◆ **To-do item**:
Using the records below, write out the line with "Männer Arbeitslosenquote, AT314: 0.075" and each line after it through the final one, exactly, and only those.

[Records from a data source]
------------

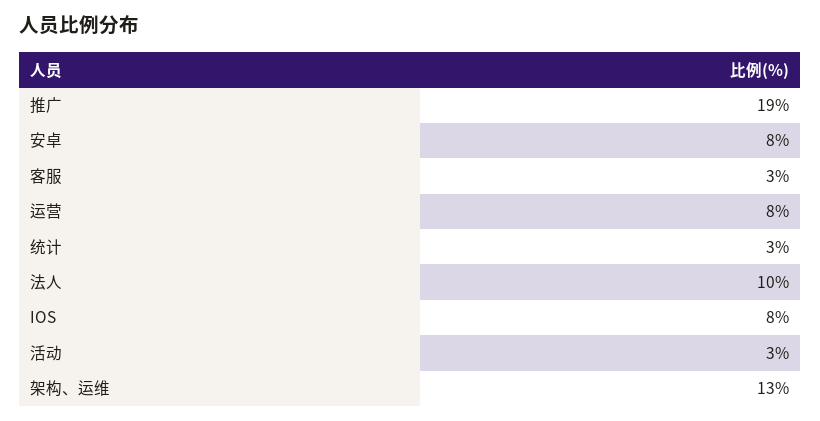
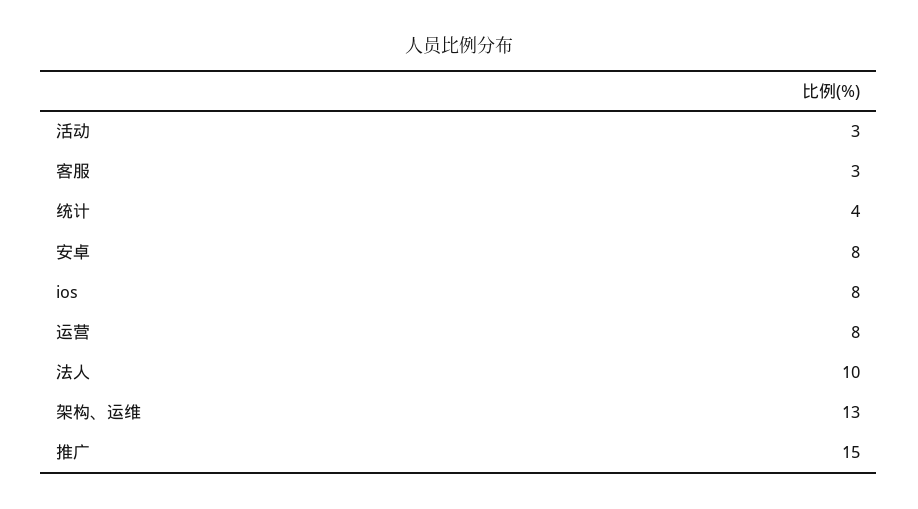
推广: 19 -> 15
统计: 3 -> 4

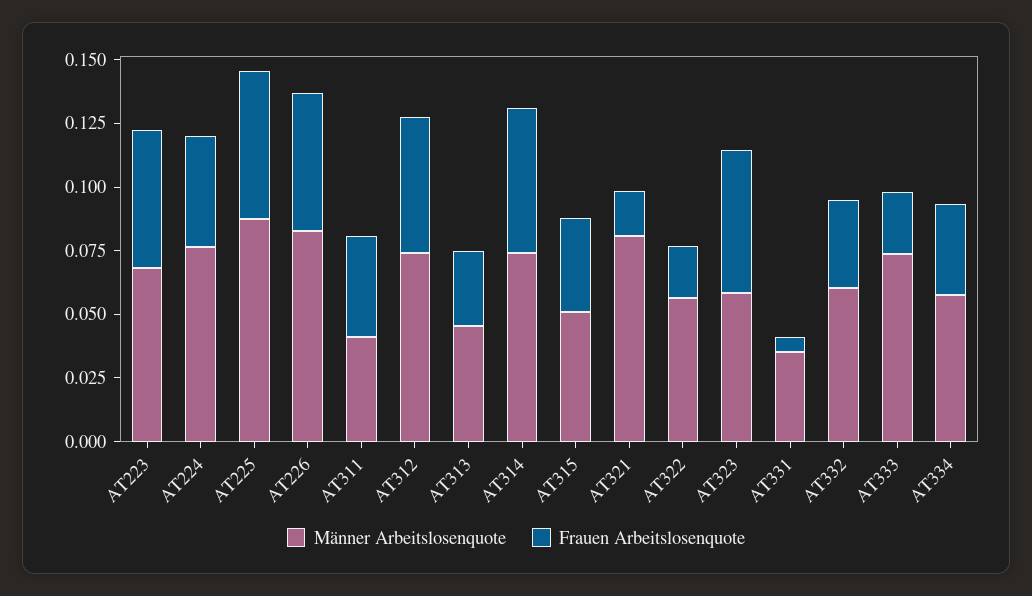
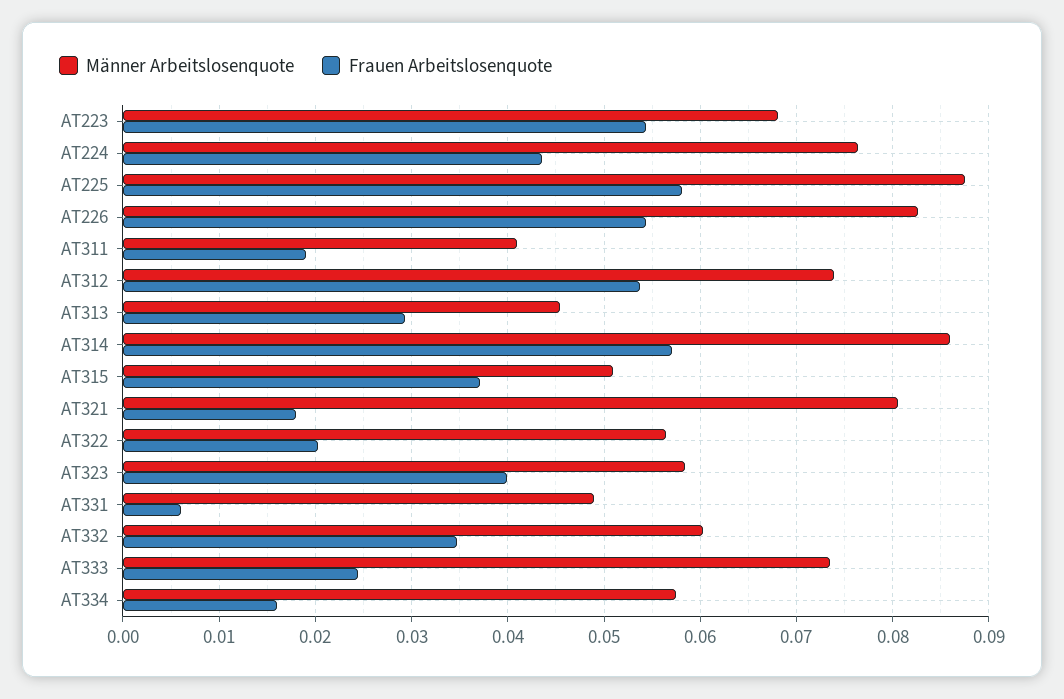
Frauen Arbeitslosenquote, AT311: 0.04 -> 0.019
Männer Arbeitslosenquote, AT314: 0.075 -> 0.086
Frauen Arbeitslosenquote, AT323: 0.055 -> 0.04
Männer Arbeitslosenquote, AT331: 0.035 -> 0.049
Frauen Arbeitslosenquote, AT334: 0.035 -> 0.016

------------

◆ **Answer box**:
Männer Arbeitslosenquote, AT314: 0.075 -> 0.086
Frauen Arbeitslosenquote, AT323: 0.055 -> 0.04
Männer Arbeitslosenquote, AT331: 0.035 -> 0.049
Frauen Arbeitslosenquote, AT334: 0.035 -> 0.016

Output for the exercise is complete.